Tout d’abord, ces impacts toucheront le Panama lui-même. Le pays est financièrement dépendant du canal. Il a toujours fait des bénéfices ces dernières années de 2 à 2,5 milliards de dollars, qui ont ensuite été injectés dans le budget de l’État. Une bonne moitié des dépenses publiques est financée par la voie navigable. Moins de passages signifie moins de recettes de péage et donc moins de profits et de recettes publiques.

L’économie mondiale est également affectée par la baisse du nombre de passagers. Le canal de Panama n’est pas aussi important pour les flux commerciaux que le canal de Suez : seulement 6 % environ des marchandises échangées dans le monde sont transportées par le pont terrestre de l’Amérique centrale, soit la moitié de la quantité empruntée par la voie navigable reliant la mer Rouge à la Méditerranée. Les États-Unis, la plus grande puissance industrielle, seront durement touchés. Parmi les marchandises qui ont transité par le canal l’année dernière, plus de la moitié ont voyagé entre la côte est des États-Unis et des pays d’Asie, notamment la Chine, dans un sens ou dans l’autre. Et plus le nombre de passages est réduit, plus les retards dans les chaînes d’approvisionnement mondiales seront fréquents.

Le trafic sur le canal devrait continuer à diminuer

La période sèche actuelle, combinée au phénomène climatique « El Niño », est considérée comme inhabituelle par rapport aux années précédentes. Il est toutefois probable que les restrictions imposées au trafic sur les canaux augmenteront plutôt que diminueront à l’avenir. Selon toutes les prévisions, l’Amérique centrale et donc le Panama font partie des régions du monde les plus touchées par le changement climatique. Les températures y augmenteront plus rapidement que la moyenne mondiale. Ainsi, encore plus d’eau s’évaporera des deux réservoirs alimentant le canal qu’aujourd’hui. Et d’ici la fin du siècle, selon la politique climatique mondiale, on s’attend à une diminution des précipitations de 28 à 35 pour cent.

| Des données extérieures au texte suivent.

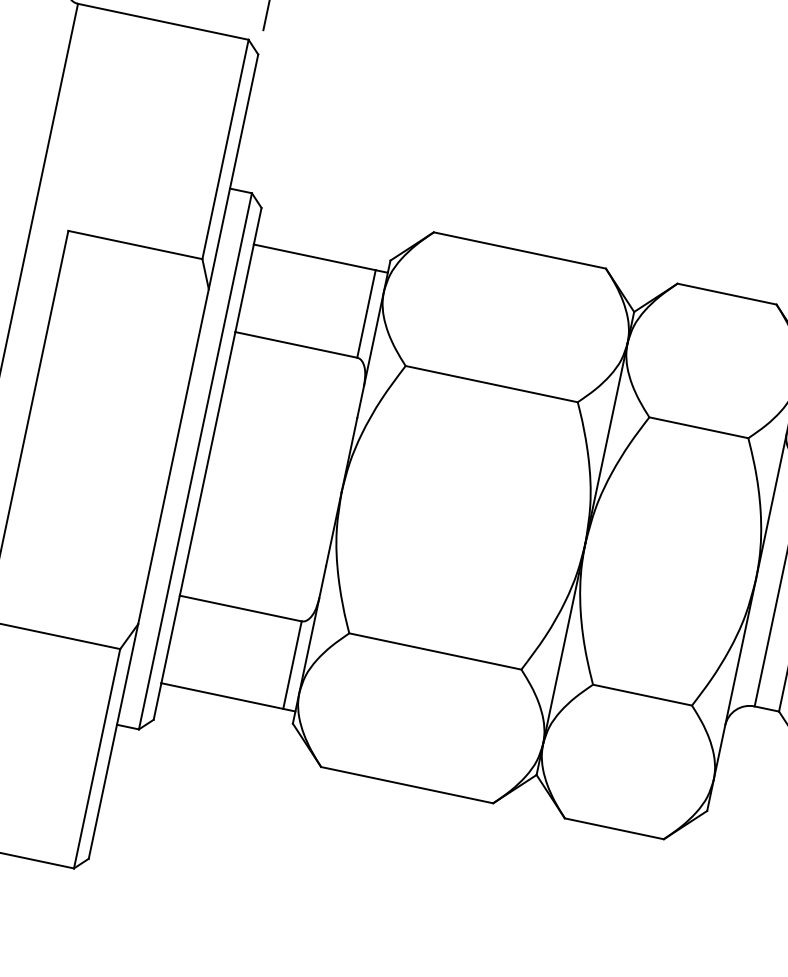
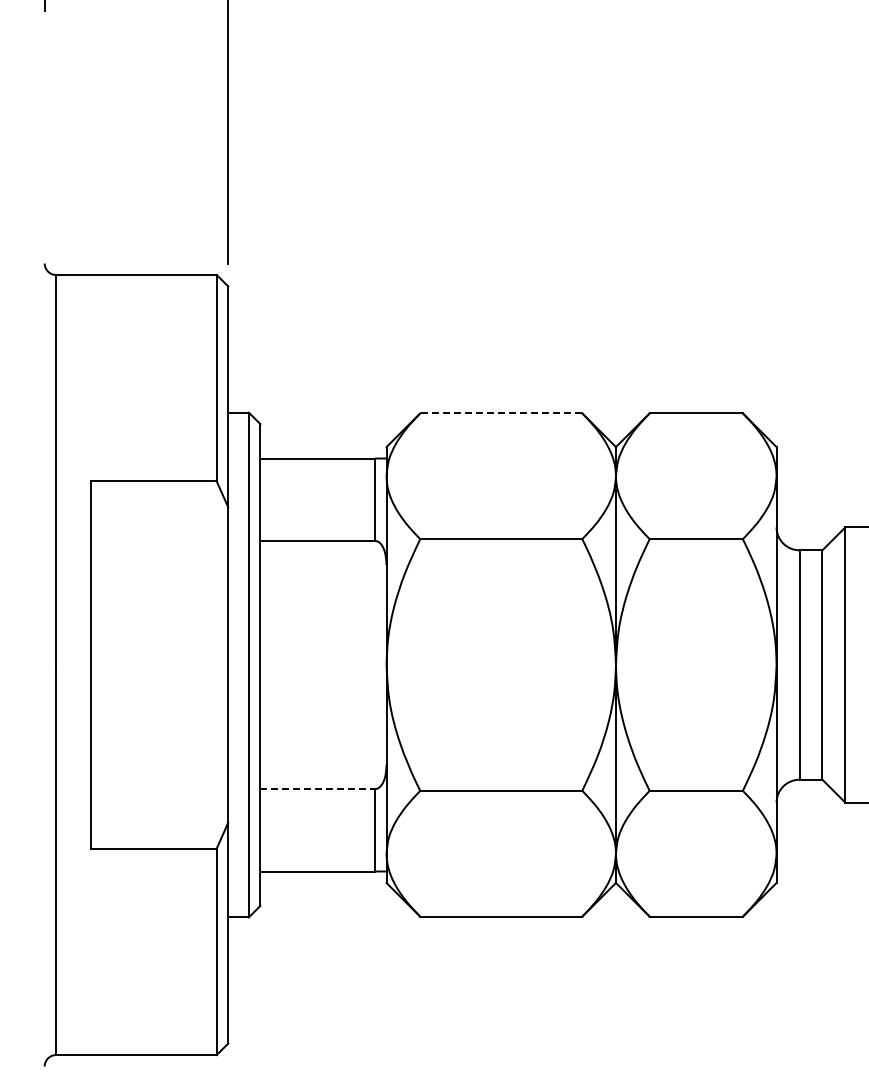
line: (520, 250) -> (501, 413), solid -> dashed
line: (241, 609) -> (318, 789), solid -> dashed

Qui obtiendra alors la quantité d’eau encore disponible peut conduire à des bouleversements politiques et sociaux. Aucun homme politique qui laisse son peuple avoir soif ne réussira auprès du peuple. Mais les gouvernements qui doivent réduire de plus en plus leurs dépenses publiques en raison de la baisse des revenus des chaînes ne se font pas non plus d’amis.